DATA FOR THIS TASK -
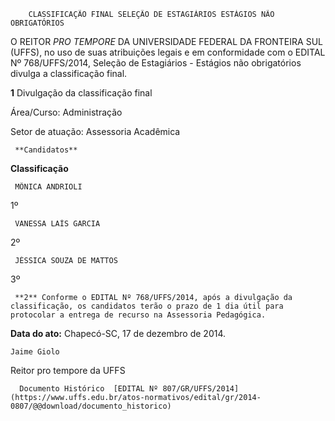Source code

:         CLASSIFICAÇÃO FINAL SELEÇÃO DE ESTAGIÁRIOS ESTÁGIOS NÃO OBRIGATÓRIOS  

O REITOR *PRO TEMPORE* DA UNIVERSIDADE FEDERAL DA FRONTEIRA SUL (UFFS), no uso de suas atribuições legais e em conformidade com o EDITAL Nº 768/UFFS/2014, Seleção de Estagiários - Estágios não obrigatórios divulga a classificação final.

 **1** Divulgação da classificação final

 Área/Curso: Administração

 Setor de atuação: Assessoria Acadêmica

     **Candidatos**

   **Classificação**

     MÔNICA ANDRIOLI

   1º

     VANESSA LAÍS GARCIA

   2º 

     JÉSSICA SOUZA DE MATTOS

   3º 

     **2** Conforme o EDITAL Nº 768/UFFS/2014, após a divulgação da classificação, os candidatos terão o prazo de 1 dia útil para protocolar a entrega de recurso na Assessoria Pedagógica.

  

   **Data do ato:** Chapecó-SC, 17 de dezembro de 2014.   
 

    Jaime Giolo   
 Reitor pro tempore da UFFS 

      Documento Histórico  [EDITAL Nº 807/GR/UFFS/2014](https://www.uffs.edu.br/atos-normativos/edital/gr/2014-0807/@@download/documento_historico)     
      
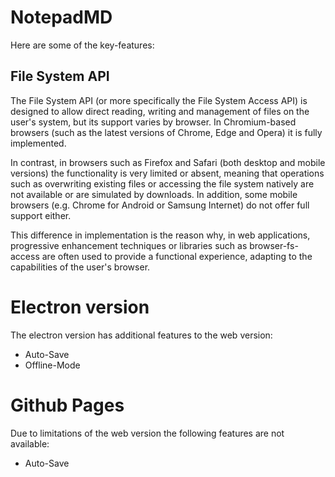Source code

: # NotepadMD
Here are some of the key-features:
## File System API
The File System API (or more specifically the File System Access API) is designed to allow direct reading, writing and management of files on the user's system, but its support varies by browser. In Chromium-based browsers (such as the latest versions of Chrome, Edge and Opera) it is fully implemented.

In contrast, in browsers such as Firefox and Safari (both desktop and mobile versions) the functionality is very limited or absent, meaning that operations such as overwriting existing files or accessing the file system natively are not available or are simulated by downloads. In addition, some mobile browsers (e.g. Chrome for Android or Samsung Internet) do not offer full support either.

This difference in implementation is the reason why, in web applications, progressive enhancement techniques or libraries such as browser-fs-access are often used to provide a functional experience, adapting to the capabilities of the user's browser.
# Electron version
The electron version has additional features to the web version:
- Auto-Save
- Offline-Mode
# Github Pages
Due to limitations of the web version the following features are not available:
- Auto-Save
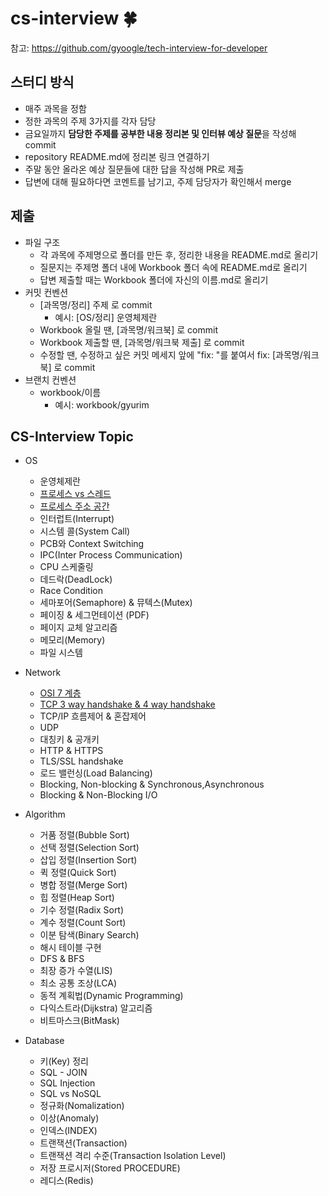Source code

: # cs-interview 🍀
참고: https://github.com/gyoogle/tech-interview-for-developer

## 스터디 방식
- 매주 과목을 정함
- 정한 과목의 주제 3가지를 각자 담당
- 금요일까지 **담당한 주제를 공부한 내용 정리본 및 인터뷰 예상 질문**을 작성해 commit
- repository README.md에 정리본 링크 연결하기 
- 주말 동안 올라온 예상 질문들에 대한 답을 작성해 PR로 제출
- 답변에 대해 필요하다면 코멘트를 남기고, 주제 담당자가 확인해서 merge 

## 제출
- 파일 구조
    - 각 과목에 주제명으로 폴더를 만든 후, 정리한 내용을 README.md로 올리기 
    - 질문지는 주제명 폴더 내에 Workbook 폴더 속에 README.md로 올리기
    - 답변 제출할 때는 Workbook 폴더에 자신의 이름.md로 올리기
- 커밋 컨벤션
    - [과목명/정리] 주제 로 commit
        - 예시: [OS/정리] 운영체제란
    - Workbook 올릴 땐, [과목명/워크북] 로 commit
    - Workbook 제출할 땐, [과목명/워크북 제출] 로 commit
    - 수정할 땐, 수정하고 싶은 커밋 메세지 앞에 "fix: "를 붙여서 fix: [과목명/워크북] 로 commit
- 브랜치 컨벤션
    - workbook/이름 
        - 예시: workbook/gyurim
## CS-Interview Topic 
- OS
    - 운영체제란
    - [프로세스 vs 스레드](https://github.com/cs-interview-by-us/cs-interview/tree/main/OS/%ED%94%84%EB%A1%9C%EC%84%B8%EC%8A%A4%20vs%20%EC%8A%A4%EB%A0%88%EB%93%9C) 
    - [프로세스 주소 공간](https://github.com/cs-interview-by-us/cs-interview/tree/main/OS/%ED%94%84%EB%A1%9C%EC%84%B8%EC%8A%A4%20%EC%A3%BC%EC%86%8C%EA%B3%B5%EA%B0%84)
    - 인터럽트(Interrupt)
    - 시스템 콜(System Call)
    - PCB와 Context Switching
    - IPC(Inter Process Communication)
    - CPU 스케줄링
    - 데드락(DeadLock)
    - Race Condition
    - 세마포어(Semaphore) & 뮤텍스(Mutex)
    - 페이징 & 세그먼테이션 (PDF)
    - 페이지 교체 알고리즘
    - 메모리(Memory)
    - 파일 시스템

- Network
    - [OSI 7 계층](https://github.com/cs-interview-by-us/cs-interview/tree/main/Network/OSI%207%20%EA%B3%84%EC%B8%B5)
    - [TCP 3 way handshake & 4 way handshake](https://github.com/cs-interview-by-us/cs-interview/tree/main/Network/TCP%203%20way%20handshake%20%26%204%20way%20handshake)
    - TCP/IP 흐름제어 & 혼잡제어
    - UDP
    - 대칭키 & 공개키
    - HTTP & HTTPS
    - TLS/SSL handshake
    - 로드 밸런싱(Load Balancing)
    - Blocking, Non-blocking & Synchronous,Asynchronous
    - Blocking & Non-Blocking I/O

- Algorithm
    - 거품 정렬(Bubble Sort)
    * 선택 정렬(Selection Sort)
    * 삽입 정렬(Insertion Sort)
    * 퀵 정렬(Quick Sort)
    * 병합 정렬(Merge Sort)
    * 힙 정렬(Heap Sort)
    * 기수 정렬(Radix Sort)
    * 계수 정렬(Count Sort)
    * 이분 탐색(Binary Search)
    * 해시 테이블 구현
    * DFS & BFS
    * 최장 증가 수열(LIS)
    * 최소 공통 조상(LCA)
    * 동적 계획법(Dynamic Programming)
    * 다익스트라(Dijkstra) 알고리즘
    * 비트마스크(BitMask)

- Database
    - 키(Key) 정리
    * SQL - JOIN
    * SQL Injection
    * SQL vs NoSQL
    * 정규화(Nomalization)
    * 이상(Anomaly)
    * 인덱스(INDEX)
    * 트랜잭션(Transaction)
    * 트랜잭션 격리 수준(Transaction Isolation Level)
    * 저장 프로시저(Stored PROCEDURE)
    * 레디스(Redis)
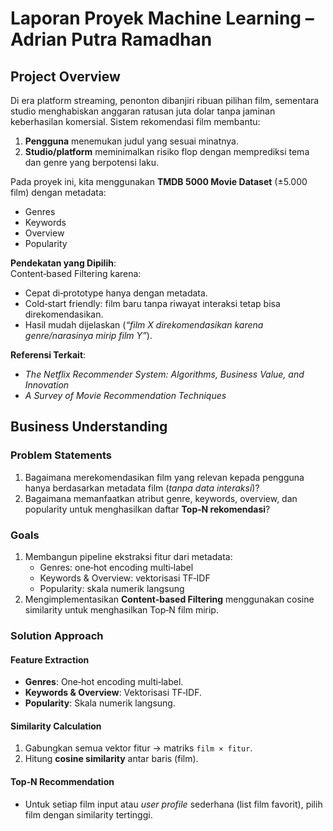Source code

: # Laporan Proyek Machine Learning – Adrian Putra Ramadhan

## Project Overview
Di era platform streaming, penonton dibanjiri ribuan pilihan film, sementara studio menghabiskan anggaran ratusan juta dolar tanpa jaminan keberhasilan komersial. Sistem rekomendasi film membantu:  
1. **Pengguna** menemukan judul yang sesuai minatnya.  
2. **Studio/platform** meminimalkan risiko flop dengan memprediksi tema dan genre yang berpotensi laku.  

Pada proyek ini, kita menggunakan **TMDB 5000 Movie Dataset** (±5.000 film) dengan metadata:  
- Genres  
- Keywords  
- Overview  
- Popularity  

**Pendekatan yang Dipilih**:  
Content‑based Filtering karena:  
- Cepat di‑prototype hanya dengan metadata.  
- Cold‑start friendly: film baru tanpa riwayat interaksi tetap bisa direkomendasikan.  
- Hasil mudah dijelaskan (*“film X direkomendasikan karena genre/narasinya mirip film Y”*).  

**Referensi Terkait**:  
- *The Netflix Recommender System: Algorithms, Business Value, and Innovation*  
- *A Survey of Movie Recommendation Techniques*  

## Business Understanding
### Problem Statements
1. Bagaimana merekomendasikan film yang relevan kepada pengguna hanya berdasarkan metadata film (*tanpa data interaksi*)?  
2. Bagaimana memanfaatkan atribut genre, keywords, overview, dan popularity untuk menghasilkan daftar **Top‑N rekomendasi**?  

### Goals
1. Membangun pipeline ekstraksi fitur dari metadata:  
   - Genres: one‑hot encoding multi‑label  
   - Keywords & Overview: vektorisasi TF‑IDF  
   - Popularity: skala numerik langsung  
2. Mengimplementasikan **Content‑based Filtering** menggunakan cosine similarity untuk menghasilkan Top‑N film mirip.  

### Solution Approach
#### Feature Extraction
- **Genres**: One‑hot encoding multi‑label.  
- **Keywords & Overview**: Vektorisasi TF‑IDF.  
- **Popularity**: Skala numerik langsung.  

#### Similarity Calculation
1. Gabungkan semua vektor fitur → matriks `film × fitur`.  
2. Hitung **cosine similarity** antar baris (film).  

#### Top‑N Recommendation
- Untuk setiap film input atau *user profile* sederhana (list film favorit), pilih film dengan similarity tertinggi.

JOB ITEM - Transcribe the lines above between the line holding "1. Membangun pipeline" and the line holding "1. Gabungkan semua", inclusive, exactly as they stand and with nothing added.

RESPONSE TO THE TASK -
1. Membangun pipeline ekstraksi fitur dari metadata:  
   - Genres: one‑hot encoding multi‑label  
   - Keywords & Overview: vektorisasi TF‑IDF  
   - Popularity: skala numerik langsung  
2. Mengimplementasikan **Content‑based Filtering** menggunakan cosine similarity untuk menghasilkan Top‑N film mirip.  

### Solution Approach
#### Feature Extraction
- **Genres**: One‑hot encoding multi‑label.  
- **Keywords & Overview**: Vektorisasi TF‑IDF.  
- **Popularity**: Skala numerik langsung.  

#### Similarity Calculation
1. Gabungkan semua vektor fitur → matriks `film × fitur`.  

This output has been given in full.